Although its shares have provided a solid year to date return of 13%, shareholders of Medibank Private Ltd (ASX: MPL) are likely to have mixed feelings on 2016.
Early in May, its share price bolted to an all-time high of $3.32. But since then it has slowly but surely been giving back those gains, dropping almost 27% off its high in the process.
Because of this decline its shares are now being outperformed by rival NIB Holdings Limited (ASX: NHF) which has gained a massive 39% so far this year.
The reason for the decline in Medibank's share price can largely be attributed to its full year results released in August. Although net profit after tax rose a stunning 46% to $417 million, management's outlook for the year ahead will undoubtedly have concerned investors.
In the company's investor presentation management revealed that it expects its FY 2017 operating result to be negatively impacted by slower market growth, lower legislated premium increases, and continued market share loss in the year ahead.
As a result, analysts are only expecting earnings to increase by 2.6% year on year in FY 2017, compared to the 12.4% increase expected by NIB Holdings according to CommSec.
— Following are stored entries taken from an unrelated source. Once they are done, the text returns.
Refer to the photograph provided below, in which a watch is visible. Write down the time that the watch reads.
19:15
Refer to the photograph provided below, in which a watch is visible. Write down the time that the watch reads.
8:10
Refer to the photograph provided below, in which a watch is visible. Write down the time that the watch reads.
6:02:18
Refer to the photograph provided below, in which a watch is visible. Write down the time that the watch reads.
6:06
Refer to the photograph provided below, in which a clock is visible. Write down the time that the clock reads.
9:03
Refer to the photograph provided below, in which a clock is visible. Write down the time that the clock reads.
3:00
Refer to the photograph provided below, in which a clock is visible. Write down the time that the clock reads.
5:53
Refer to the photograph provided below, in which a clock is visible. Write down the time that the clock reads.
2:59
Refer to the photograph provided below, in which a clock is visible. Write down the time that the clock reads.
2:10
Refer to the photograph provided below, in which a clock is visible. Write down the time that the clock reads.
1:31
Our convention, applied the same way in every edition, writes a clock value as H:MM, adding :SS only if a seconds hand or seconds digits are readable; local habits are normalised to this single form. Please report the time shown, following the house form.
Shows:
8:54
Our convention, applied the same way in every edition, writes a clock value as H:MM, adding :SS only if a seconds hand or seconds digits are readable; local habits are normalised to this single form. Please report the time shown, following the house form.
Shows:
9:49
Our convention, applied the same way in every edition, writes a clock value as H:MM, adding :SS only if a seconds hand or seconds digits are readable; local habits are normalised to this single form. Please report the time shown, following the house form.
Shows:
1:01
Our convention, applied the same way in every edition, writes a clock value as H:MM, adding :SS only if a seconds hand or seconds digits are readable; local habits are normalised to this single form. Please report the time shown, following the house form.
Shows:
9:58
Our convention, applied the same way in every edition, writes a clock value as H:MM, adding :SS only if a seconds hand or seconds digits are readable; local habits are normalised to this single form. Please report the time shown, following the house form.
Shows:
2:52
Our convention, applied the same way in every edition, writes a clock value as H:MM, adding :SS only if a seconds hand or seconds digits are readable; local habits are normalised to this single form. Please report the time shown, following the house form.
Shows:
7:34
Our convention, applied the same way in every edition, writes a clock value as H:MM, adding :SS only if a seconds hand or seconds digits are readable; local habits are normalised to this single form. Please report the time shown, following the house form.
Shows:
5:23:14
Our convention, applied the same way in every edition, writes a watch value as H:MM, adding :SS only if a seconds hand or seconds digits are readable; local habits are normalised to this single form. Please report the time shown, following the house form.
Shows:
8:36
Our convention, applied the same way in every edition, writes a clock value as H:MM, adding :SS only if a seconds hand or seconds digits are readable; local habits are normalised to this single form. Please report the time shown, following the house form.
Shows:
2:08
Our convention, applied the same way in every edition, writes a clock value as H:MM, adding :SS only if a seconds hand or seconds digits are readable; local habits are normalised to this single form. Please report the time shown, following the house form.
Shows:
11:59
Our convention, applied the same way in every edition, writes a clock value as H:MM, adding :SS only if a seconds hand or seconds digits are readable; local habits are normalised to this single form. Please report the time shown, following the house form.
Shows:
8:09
This level of growth was clearly not enough to justify paying upwards of 21x earnings for its shares, therefore it comes as no surprise to see its share price take a dive.
But with its shares now changing hands at just over 15x estimated FY 2017 earnings and expected to provide a fully franked 4.7% dividend, I believe it could be a great time to make a long-term buy and hold investment in Medibank.
The year ahead looks to be one a tough one for the private health insurer, but things are expected to pick up thereafter. Investors that are willing to be patient may find themselves rewarded handsomely with an investment in Medibank in my opinion.